La société d’imagerie satellitaire Vantor – anciennement Maxar Intelligence – a signé un contrat avec l’US Space Force pour aider à organiser une « surveillance de quartier » dans l’espace afin de surveiller les menaces spatiales telles que les satellites malveillants ou les débris que les capteurs au sol pourraient manquer.
Dans le cadre du nouveau contrat, Vantor utilisera les satellites qu’il a déjà en orbite pour surveiller l’espace et protéger les satellites américains, contribuant ainsi à fournir une sorte de « surveillance de quartier » en orbite terrestre basse, la zone de plus en plus peuplée de l’espace entre 99 et 1 200 milles au-dessus de la surface, a déclaré Susanne Hake, directrice générale de Vantor pour le gouvernement américain, à Defense One dans un e-mail.
Le programme utilisera « les satellites d’imagerie existants de Vantor en orbite », a-t-elle déclaré. “Nous disposons de 10 satellites, dont 7 peuvent collecter des images espace-espace, également appelées images non terrestres.” Vantor n’a pas divulgué la valeur du contrat.
Une brève chronologie des nouvelles armes spatiales
Pendant la guerre froide, les États-Unis et l’Union soviétique ont mené des recherches sur des armes spatiales potentielles, mais leurs efforts n’ont guère abouti. – à part une grande quantité de radiations provenant d’une expérience américaine particulièrement dangereuse. En 2010, des observateurs ont repéré deux satellites chinois effectuant une sorte de rendez-vous dans l’espace dont le but n’était pas clair. Comme l’avait observé à l’époque l’ancien officier de l’US Air Force Brian Weeden, la Russie a rapidement emboîté le pas avec ses propres satellites qui semblaient mener des « opérations de rendez-vous et de proximité » les uns avec les autres.

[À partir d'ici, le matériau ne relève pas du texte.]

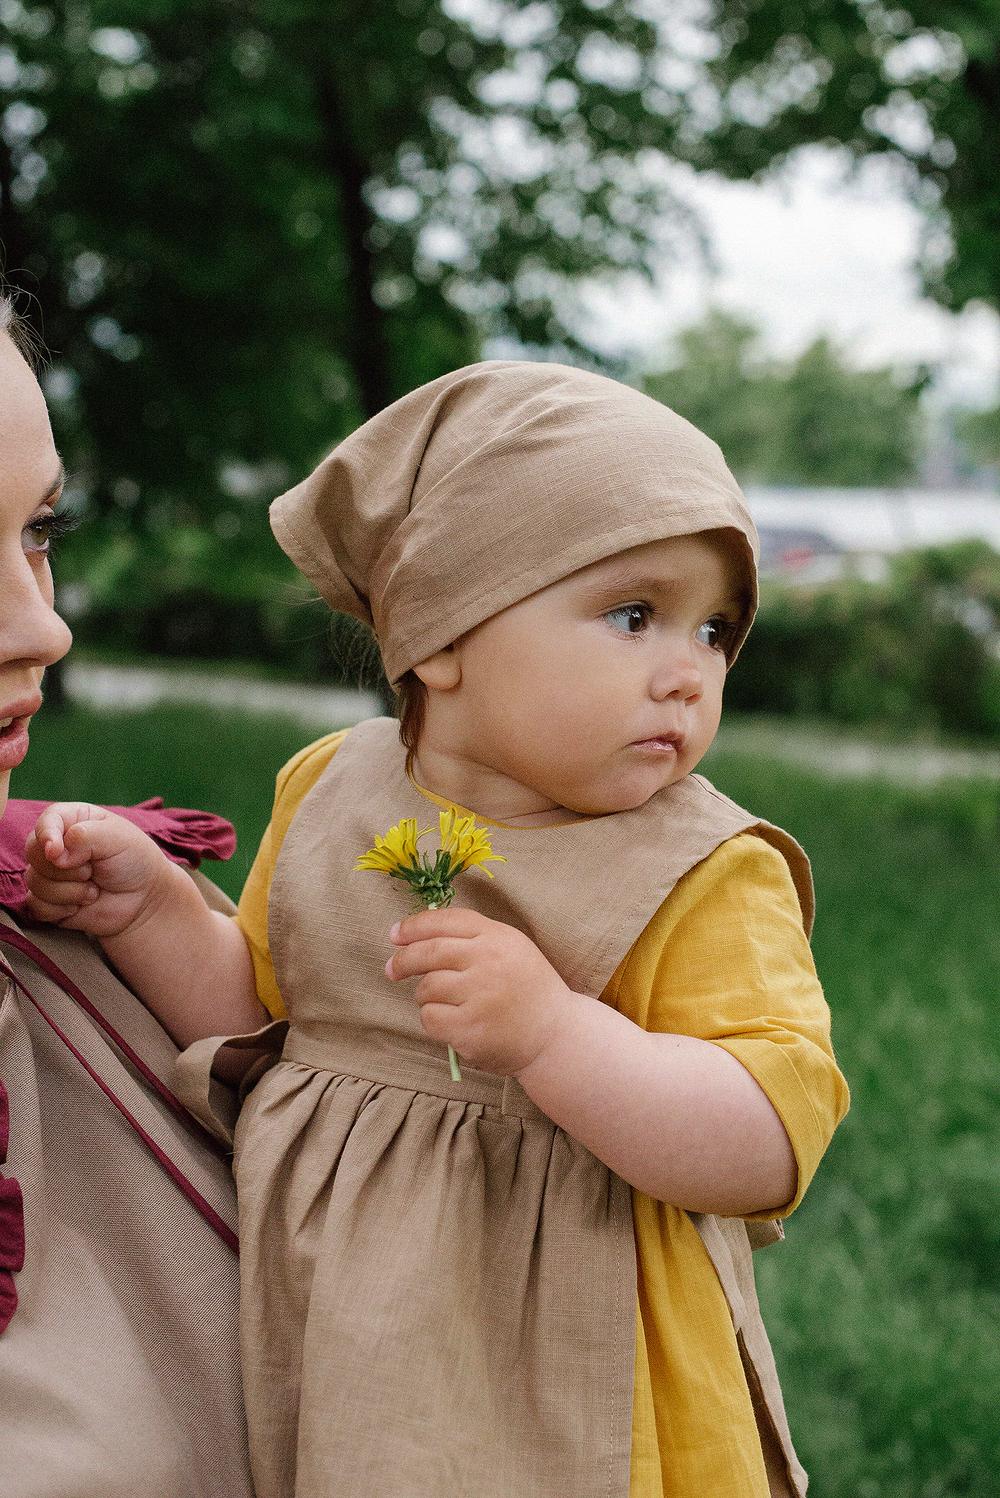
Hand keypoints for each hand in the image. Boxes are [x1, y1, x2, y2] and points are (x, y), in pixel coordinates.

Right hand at [25, 802, 173, 938]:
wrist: (143, 901)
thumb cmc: (134, 862)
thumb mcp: (118, 839)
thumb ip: (85, 837)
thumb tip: (54, 853)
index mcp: (73, 820)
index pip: (46, 820)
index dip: (47, 835)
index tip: (56, 852)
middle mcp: (57, 844)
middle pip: (33, 851)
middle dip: (65, 868)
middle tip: (92, 871)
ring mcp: (50, 873)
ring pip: (34, 881)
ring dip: (69, 891)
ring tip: (93, 890)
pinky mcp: (48, 900)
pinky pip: (35, 905)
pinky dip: (60, 909)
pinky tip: (81, 905)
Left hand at [385, 907, 571, 1075]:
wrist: (556, 1035)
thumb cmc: (526, 989)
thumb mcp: (510, 949)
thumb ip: (472, 938)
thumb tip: (414, 935)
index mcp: (498, 938)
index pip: (445, 921)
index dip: (414, 926)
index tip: (396, 934)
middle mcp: (489, 962)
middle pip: (428, 952)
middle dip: (403, 960)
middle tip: (392, 969)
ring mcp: (480, 996)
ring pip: (426, 988)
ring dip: (425, 995)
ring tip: (446, 1002)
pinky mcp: (470, 1029)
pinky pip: (430, 1018)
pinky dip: (434, 1020)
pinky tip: (454, 1022)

En juillet 2020, le commandement spatial américain a déclaré que la Russie effectuait des tests antisatellites spatiaux. En mars 2023, le général en chef de l’US Space Force, Chance Saltzman, a déclaré aux législateurs que la Chine « testait également des systèmes satellitaires en orbite, qui pourraient être armés car ils ont déjà montré leur capacité à contrôler et à déplacer physiquement d’autres satellites ».
En mars de cette année, le général adjoint de la Force spatiale, Michael Guetlein, a déclaré que l’écart technologique entre les États-Unis et la Chine dans l’espace s’était considérablement réduit et que la Chine répétait maintenant ce qui semblait être des manœuvres militaires claires par satellite, des « combats de chiens » dans l’espace.
Ces évolutions ont accru la demande de renseignements spatiaux et de connaissance de la situation spatiale. Mais ces besoins existent parallèlement à la nécessité d’une plus grande imagerie de la Terre en général et, bientôt, de satellites intercepteurs de missiles.
À cette fin, Hake affirme que Vantor a trouvé comment modifier ses satellites existants afin qu’ils puissent non seulement collecter des images de la Terre, mais également suivre des objets spatiaux pour révéler d’éventuelles manœuvres et opérations de proximité, ou la présence d’éventuelles armes.
“Notre constellation est capable d’imager des objets LEO avec une résolution inférieure à 6 pouces et peut également prendre en charge le suivi d’objets dans un volume spatial beaucoup plus large. Nous avons photographié des objets aussi petits que 24 cm, soit environ 9,5 pouces”, a-t-elle déclaré.
Le logiciel du satellite peut être mis à jour depuis la Terre, et Vantor cherche ensuite à utiliser l’automatisation pour accélérer le taux de collecte, permettant ainsi plus d’images et une livraison plus rapide.
« Notre objectif est de collecter jusqu’à 1 000 [non-Earth] images par jour. La plupart des collections peuvent être livrées en moins de 4 heures, et beaucoup le sont en 90 minutes.